Jesse Ball: The Curfew

Jesse Ball: The Curfew

The gap between understanding horror and actually expressing it is the text of Jesse Ball’s second novel. The Curfew is a funhouse mirror of a book that refracts a terrifying police state through one of its youngest inhabitants. Her break from routine causes her such intense pain, even the author seems to consider himself unequal to the problem of expressing it.

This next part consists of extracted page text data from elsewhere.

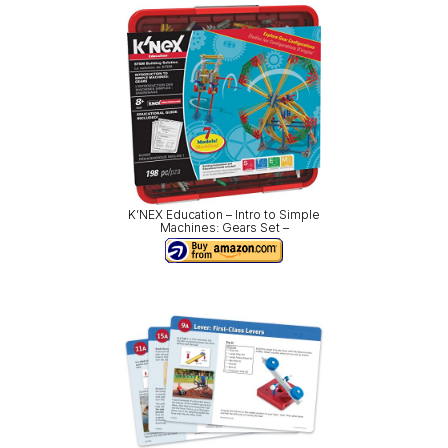
K’NEX Education – Intro to Simple
Machines: Gears Set –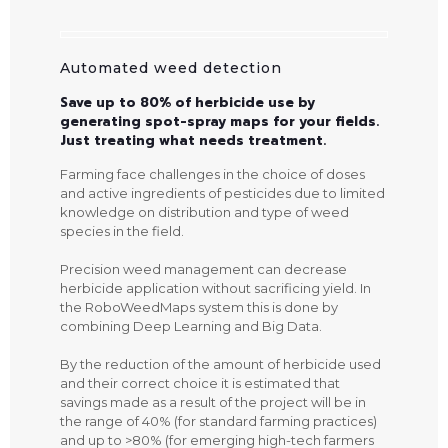
Automated weed detection
Save up to 80% of herbicide use by
generating spot-spray maps for your fields.
Just treating what needs treatment.
Farming face challenges in the choice of doses
and active ingredients of pesticides due to limited
knowledge on distribution and type of weed
species in the field.
Precision weed management can decrease
herbicide application without sacrificing yield. In
the RoboWeedMaps system this is done by
combining Deep Learning and Big Data.
By the reduction of the amount of herbicide used
and their correct choice it is estimated that
savings made as a result of the project will be in
the range of 40% (for standard farming practices)
and up to >80% (for emerging high-tech farmers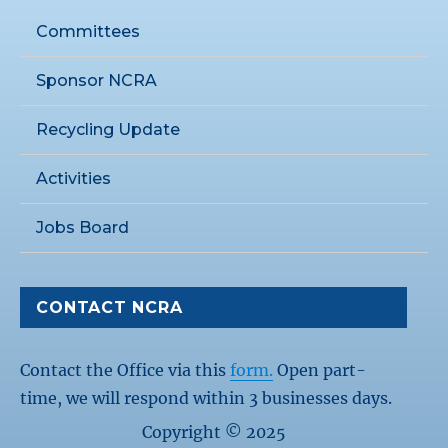
Committees
Sponsor NCRA
Recycling Update
Activities
Jobs Board
CONTACT NCRA
Contact the Office via this
form.
Open part-
time, we will respond within 3 businesses days.
Copyright © 2025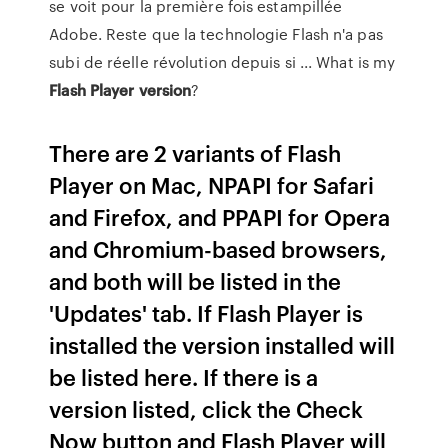
se voit pour la première fois estampillée
Adobe. Reste que la technologie Flash n'a pas
subi de réelle révolution depuis si ... What is my
Flash Player
version
?
There are 2 variants of Flash
Player on Mac, NPAPI for Safari
and Firefox, and PPAPI for Opera
and Chromium-based browsers,
and both will be listed in the
'Updates' tab. If Flash Player is
installed the version installed will
be listed here. If there is a
version listed, click the Check
Now button and Flash Player will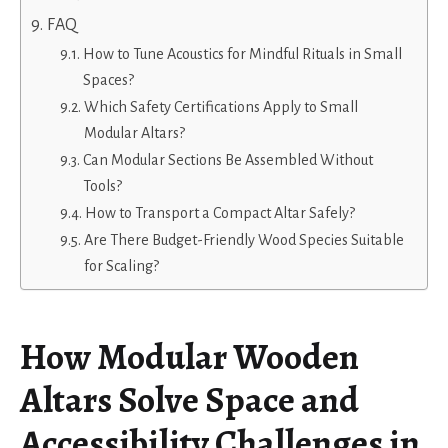
FAQ
How to Tune Acoustics for Mindful Rituals in Small
Spaces?
Which Safety Certifications Apply to Small
Modular Altars?
Can Modular Sections Be Assembled Without
Tools?
How to Transport a Compact Altar Safely?
Are There Budget-Friendly Wood Species Suitable
for Scaling?
How Modular Wooden
Altars Solve Space and
Accessibility Challenges in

The 8-year-old in question, Molly, lives with her father William, a former well-known concert violinist in a city operating under a nightly curfew. The police, whose secret headquarters are constantly being burned down as the citizens’ boldest gesture of civil disobedience, have taken Molly’s mother Louisa, and while her death hasn’t been certified, Molly knows she isn’t coming back. Still, the culture of death and suspicion has been a boon to William in his second career, as an epitaph writer crafting the anger of the grieving into subversive statements that won’t arouse official suspicion. Still, his yearning to do more leads him to reunite with some of his old political friends, leaving Molly overnight in the care of an elderly neighbor whose chosen art, puppeteering, has also been denounced by the state.

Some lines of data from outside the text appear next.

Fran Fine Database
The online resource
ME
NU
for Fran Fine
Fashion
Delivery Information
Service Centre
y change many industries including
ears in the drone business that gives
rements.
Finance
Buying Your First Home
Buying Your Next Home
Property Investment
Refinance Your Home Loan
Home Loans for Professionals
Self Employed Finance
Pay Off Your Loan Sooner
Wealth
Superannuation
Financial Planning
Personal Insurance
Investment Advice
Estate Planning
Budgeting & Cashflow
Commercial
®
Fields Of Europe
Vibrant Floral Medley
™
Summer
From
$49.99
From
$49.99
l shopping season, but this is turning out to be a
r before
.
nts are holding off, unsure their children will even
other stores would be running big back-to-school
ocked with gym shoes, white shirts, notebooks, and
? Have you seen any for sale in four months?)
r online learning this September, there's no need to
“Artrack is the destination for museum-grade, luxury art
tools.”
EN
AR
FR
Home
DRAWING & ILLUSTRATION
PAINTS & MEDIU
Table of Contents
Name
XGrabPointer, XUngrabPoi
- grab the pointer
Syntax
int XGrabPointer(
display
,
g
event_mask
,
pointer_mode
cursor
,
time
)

Like a poet, Ball uses the negative space of the page to construct the vast unspoken state of paranoia William falls into after his wife’s disappearance. Coupled with the fact that Molly is mute—though able to communicate through sign language—Ball literalizes their plight on the page, and it initially works beautifully. Between the blanks Molly can’t fill in and those William doesn’t want to, Ball artfully underdescribes enough to lock the characters into a maze, where they’re trapped by the danger that any public action will be considered offense enough to have them removed.

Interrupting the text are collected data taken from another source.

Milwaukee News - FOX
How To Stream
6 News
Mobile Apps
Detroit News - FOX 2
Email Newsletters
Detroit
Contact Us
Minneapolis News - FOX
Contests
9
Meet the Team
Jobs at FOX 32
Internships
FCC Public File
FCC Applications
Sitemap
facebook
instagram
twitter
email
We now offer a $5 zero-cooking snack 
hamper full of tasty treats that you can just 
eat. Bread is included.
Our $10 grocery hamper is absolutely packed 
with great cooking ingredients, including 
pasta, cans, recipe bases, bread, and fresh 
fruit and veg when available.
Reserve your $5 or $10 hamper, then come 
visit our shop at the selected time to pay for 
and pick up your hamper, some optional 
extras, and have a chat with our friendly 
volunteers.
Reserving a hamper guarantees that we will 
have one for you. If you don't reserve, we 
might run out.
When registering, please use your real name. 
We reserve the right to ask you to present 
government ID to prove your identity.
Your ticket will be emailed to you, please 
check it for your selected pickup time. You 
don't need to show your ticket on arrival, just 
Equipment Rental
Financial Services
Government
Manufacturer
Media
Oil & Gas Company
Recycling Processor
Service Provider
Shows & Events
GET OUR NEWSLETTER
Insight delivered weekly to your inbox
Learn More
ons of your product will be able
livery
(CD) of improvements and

But Ball’s approach falters when the police state intervenes on William and Molly’s bubble. As Molly and her neighbor attempt to recreate her world on the puppet stage, The Curfew chooses its neat fable of creation over grappling with her messy anguish. It’s meant to be moving beyond words, but it ultimately rejects those words as ineffectual, and the emotional narrative is lost in the handoff. Reduced to a string of dioramic images, The Curfew’s final pages are artful but unconnected to the novel’s initial narrative promise that it will present the truth of the violence uniting the residents of the city.